Date: December 1, 2025
Time: 3:45-5 p.m.
Location: Computing and Information Science Building, Room 450 or via Zoom
Speaker: Surendra Ghentiyala, Cornell University
Title: The structure of in-place space-bounded computation
Abstract: Reusing space is an idea which has proven incredibly fruitful in the study of space-bounded computation. We introduce and investigate a model of computation which captures a new notion of reusing space: in-place computation, which formalizes the idea of reusing the space typically reserved for the input to a computation. More formally, a function f is computable in-place if there exists a program which, given that the input tape initially reads x, always transforms the input tape so that upon termination it contains f(x). We define new complexity classes corresponding to in-place computation and relate them to more standard notions of reusing space, such as catalytic space.
With these definitions in place, we prove results highlighting both the power and limitations of in-place computation.
1. We show that in-place computation is likely incomparable with standard space-bounded complexity classes.
2. We show algorithms which perform many classic linear algebra operations in-place (e.g. matrix multiplication, matrix inversion, etc.)

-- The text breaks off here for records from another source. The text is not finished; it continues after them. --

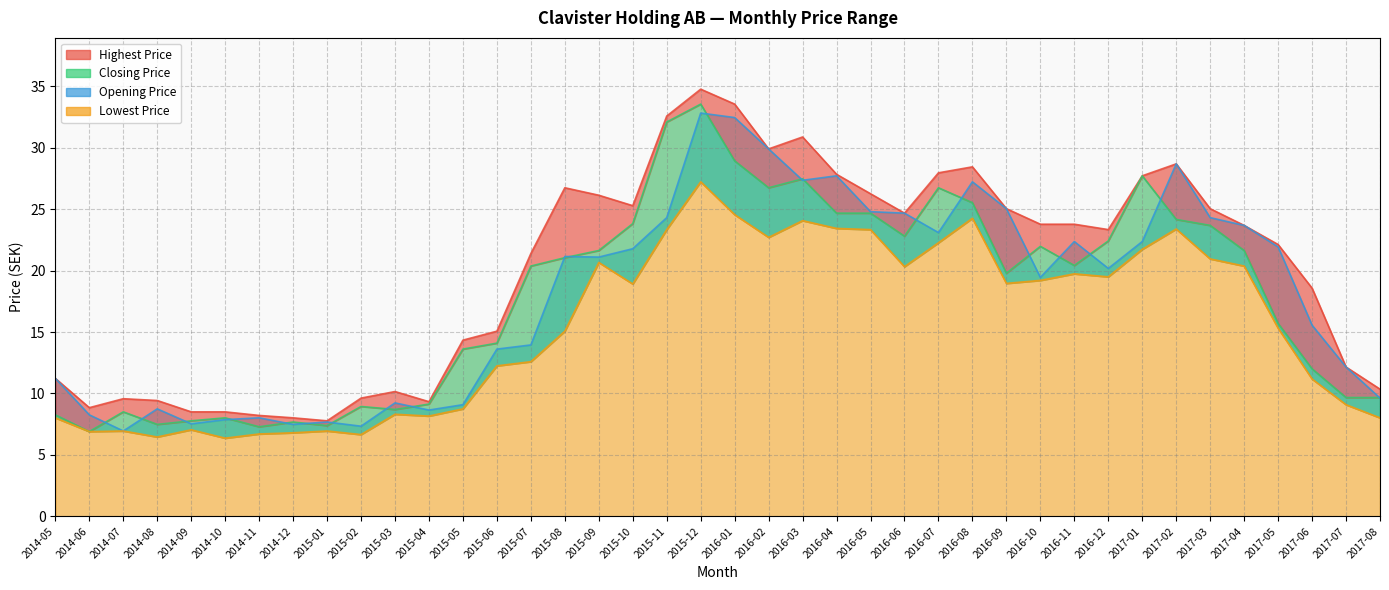

What is the difference between the maximum and minimum values in the Closing Price series?

26.6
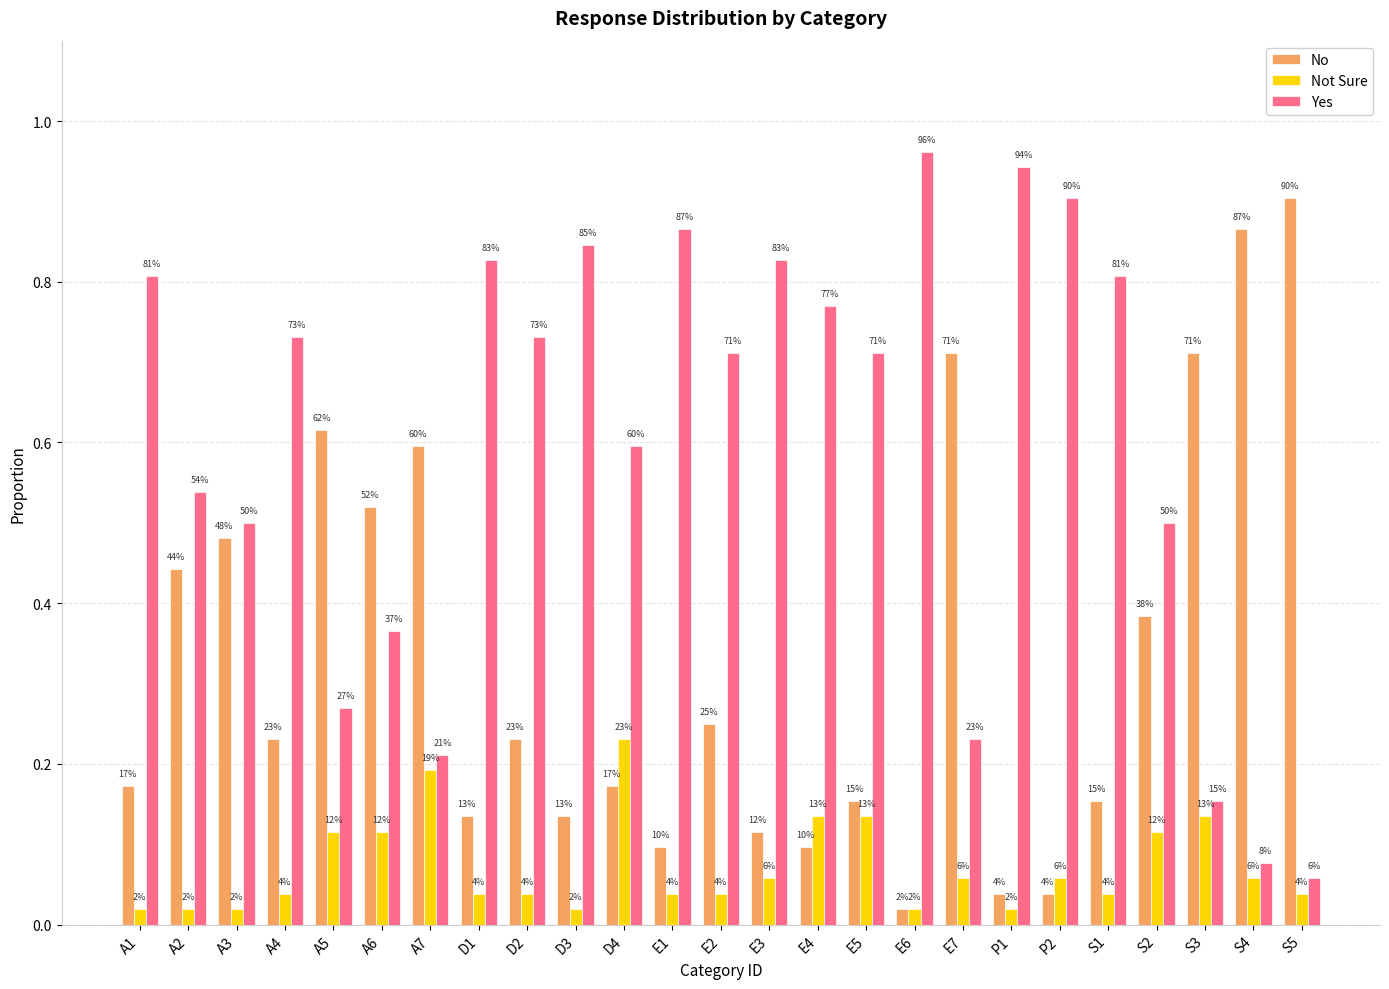

What are all the series names shown in the legend?

No, Not Sure, Yes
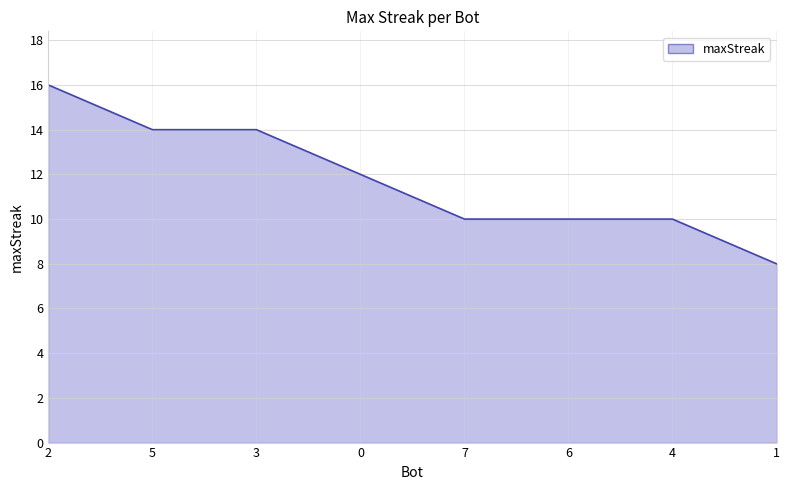

How many values are below 12?

4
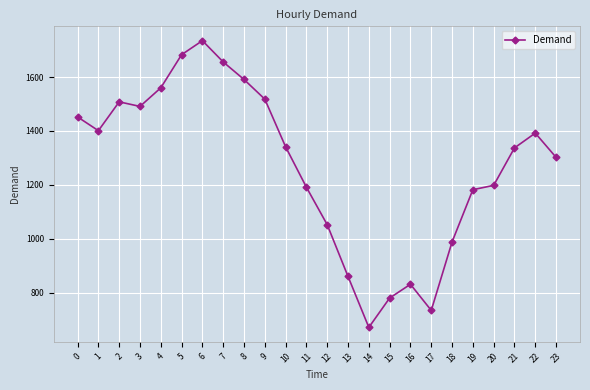

How many lines are shown in the chart?

1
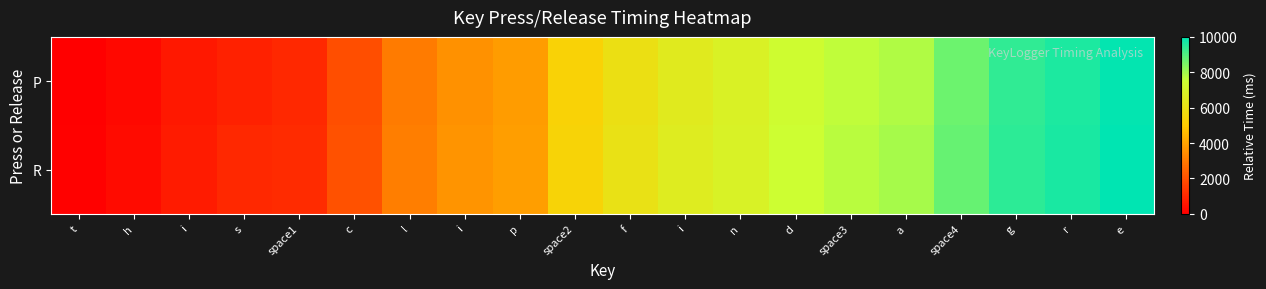

Which series changed the most between c and d?

P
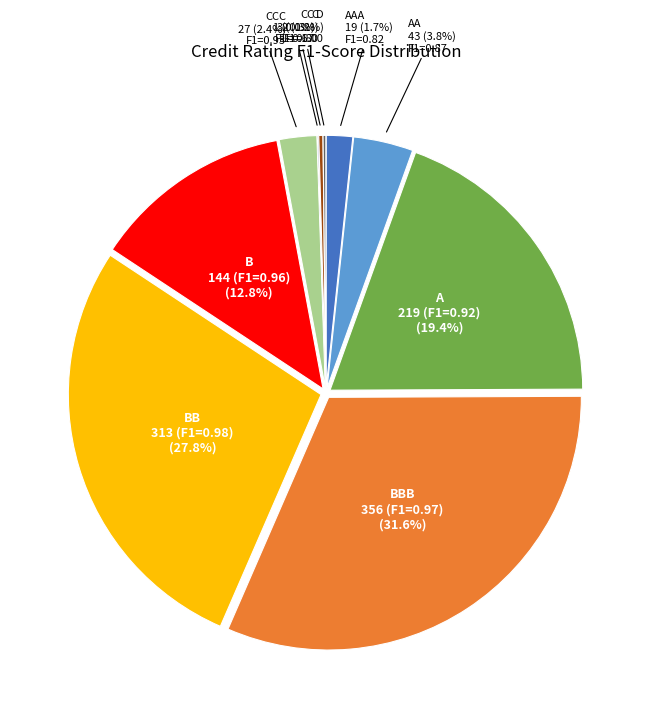

Is there a majority slice in this chart?

No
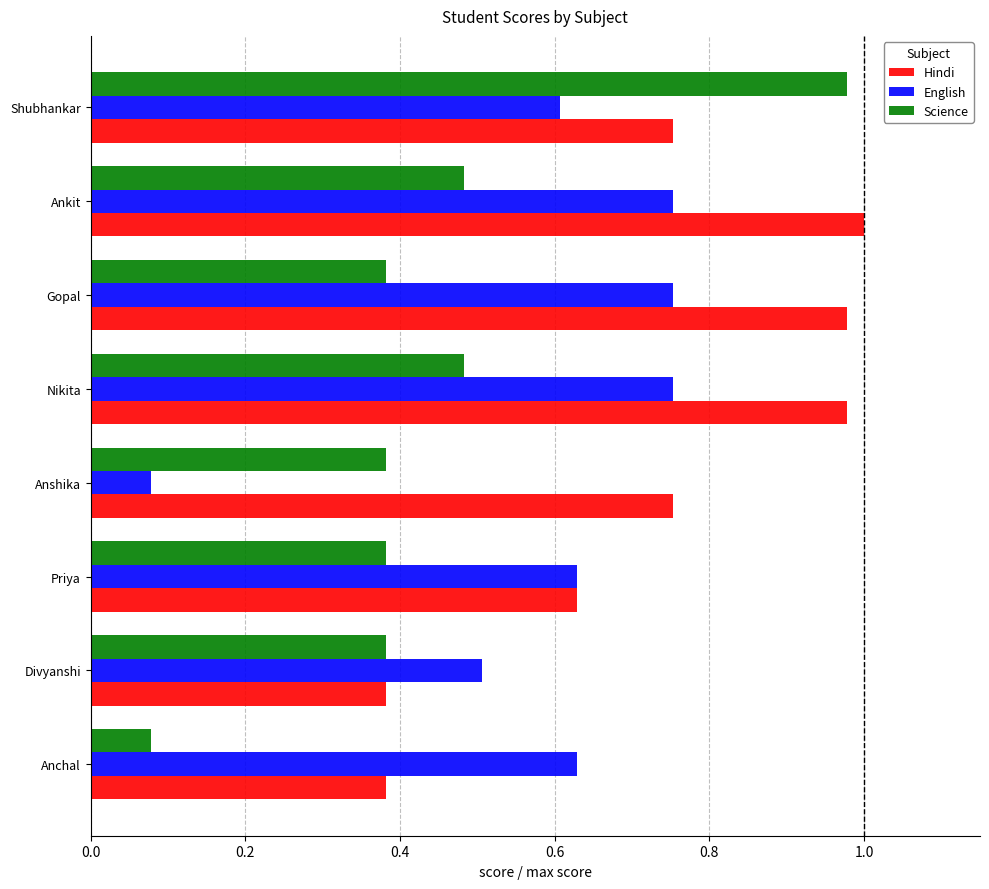

Between Gopal and Shubhankar, which series saw the biggest shift?

Science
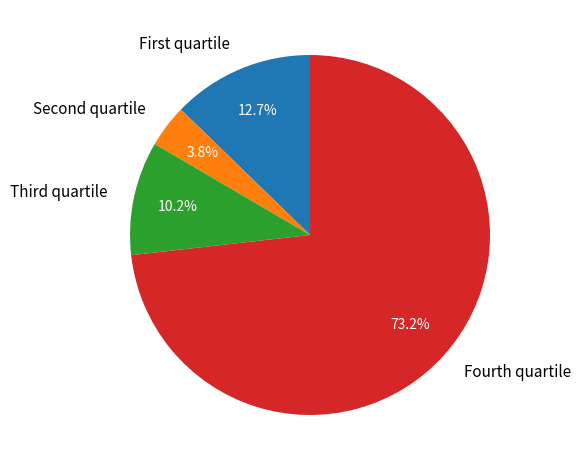

What is the largest slice in the pie chart?

Fourth quartile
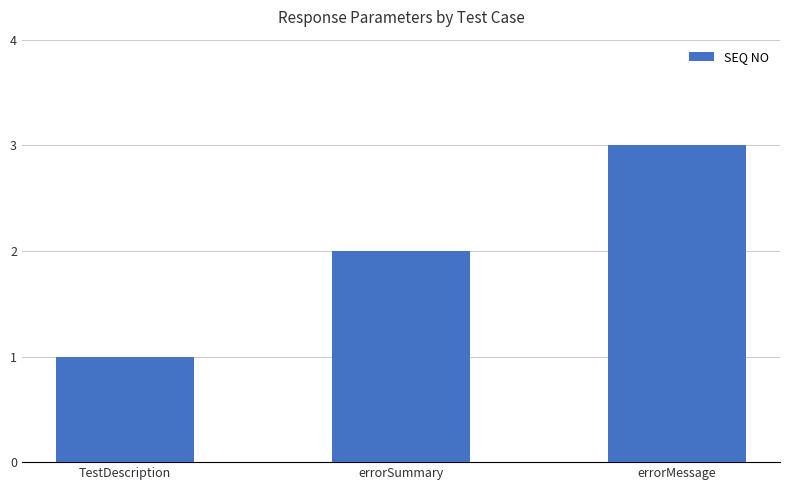

Does the chart contain stacked bars?

No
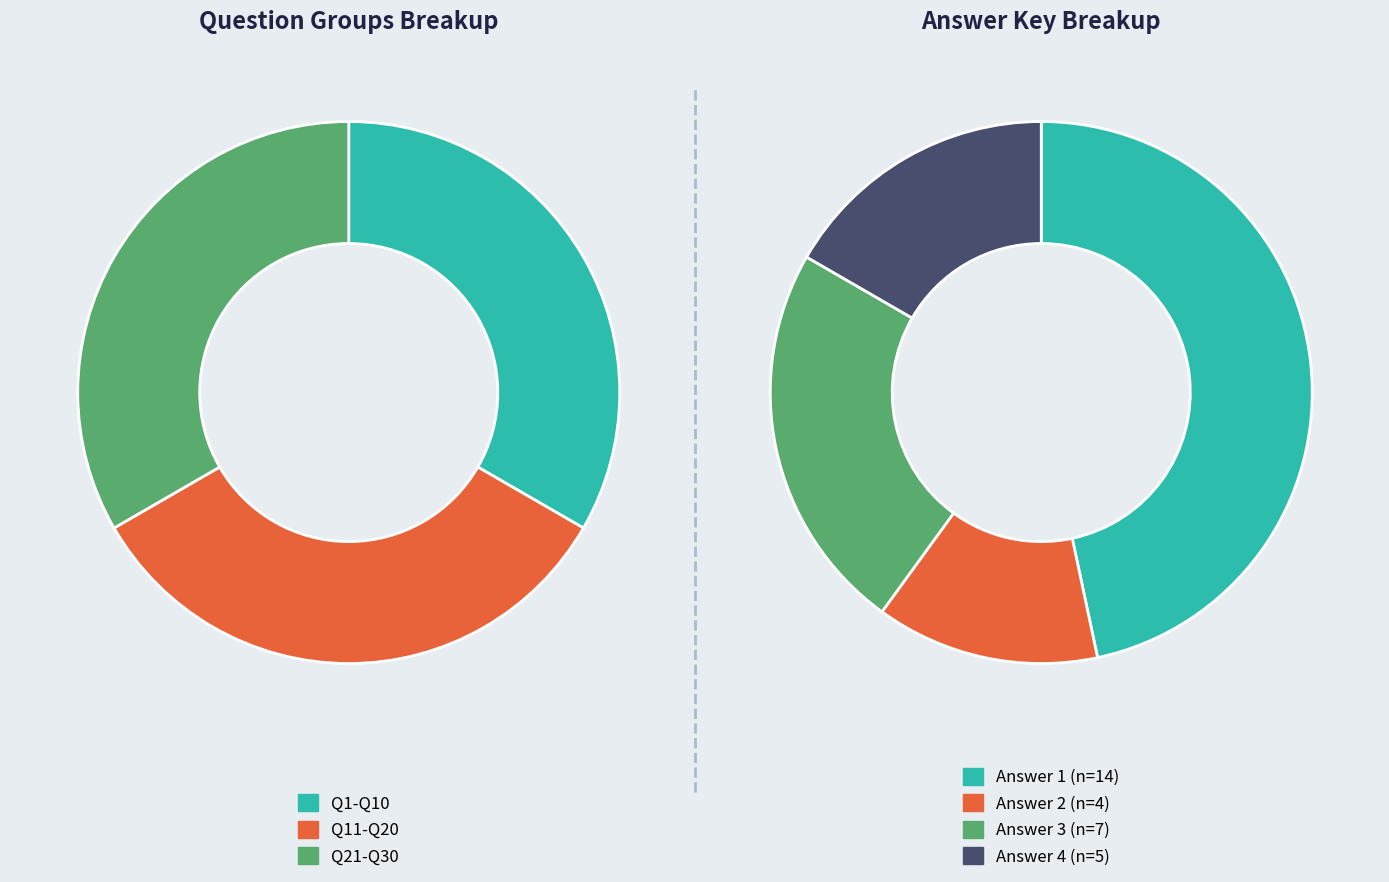

Which series changed the most between 1 and 7?

Answer 1 (Correct)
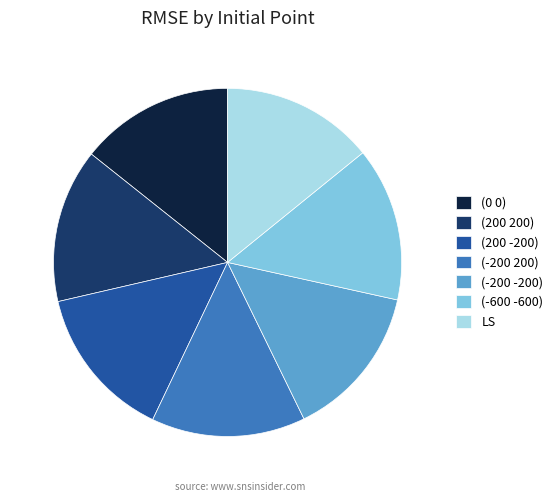

Do (-600 -600) and (-200 -200) together represent more than half of the pie?

No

Based on joint work with James Cook, Ian Mertz, Edward Pyne, and Nathan S. Sheffield.
Bio: Surendra Ghentiyala is a Ph.D. student in computer science at Cornell University advised by Noah Stephens-Davidowitz. His research interests are complexity theory and cryptography. Most recently, his research has focused on TFNP, a class of problems which are not believed to be NP-hard but are also unlikely to admit polynomial time algorithms.